W noc Sylwestrową często słychać huk fajerwerków. Są one szkodliwe i dla środowiska (zawierają siarkę, azotan potasu i pyły) i dla zwierząt.
- Cierpią chociażby ptaki, które przestraszone hukiem w panice wzbijają się w powietrze. Wpadają na szyby, drzewa. Część z nich ginie - mówi Daria Pilewska, starsza inspektor ds. ochrony zwierząt, mediatorka i koordynatorka Kujawsko-Pomorskiego Oddziału OTOZ Animals.

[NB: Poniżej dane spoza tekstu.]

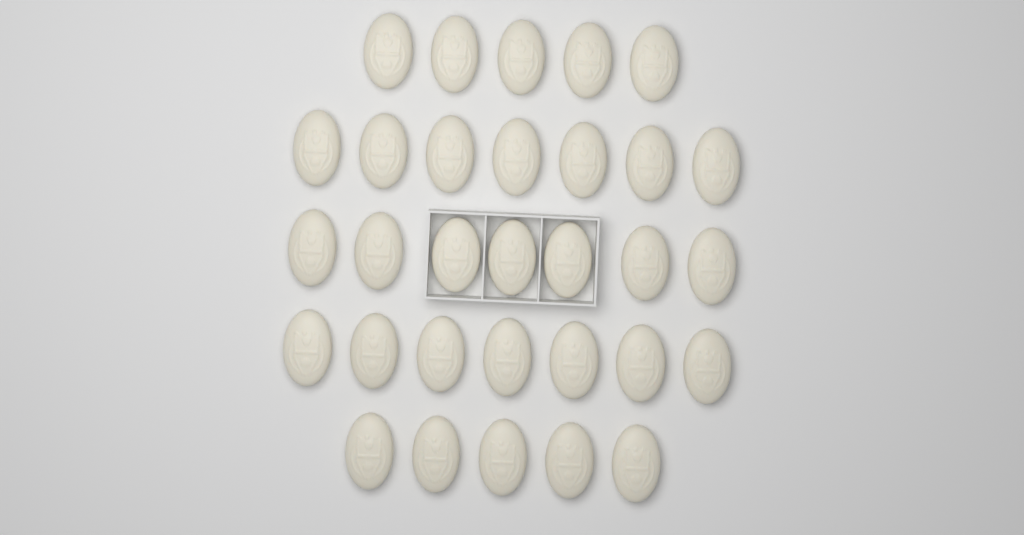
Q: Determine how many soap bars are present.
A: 31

- Cierpią też inne zwierzęta. W panice uciekają. Zawsze po nocy sylwestrowej do bydgoskiego schroniska dla zwierząt trafia sporo np. psów, które uciekły wystraszone hukiem petard. Niestety nie wszyscy właściciele oznaczają swoje pociechy i nie wszyscy potem szukają ich właśnie w schronisku - dodaje.
Jak zatem uchronić zwierzęta w Sylwestra?
- Można oczywiście zrobić to farmakologicznie, chociaż o to należało zadbać już wcześniej, a nie na ostatnią chwilę. Warto swoim pociechom puszczać chociażby muzykę, by choć trochę zagłuszyć wybuchy fajerwerków - dodaje Daria Pilewska.
Bydgoszcz przyłączyła się do akcji "Kocham, nie strzelam". To m.in. dzięki niej wiele miast od kilku lat w Sylwestra nie organizuje pokazów fajerwerków. Wśród osób zachęcających do nie używania fajerwerków dołączył m.in. prezydent Bydgoszczy Rafał Bruski.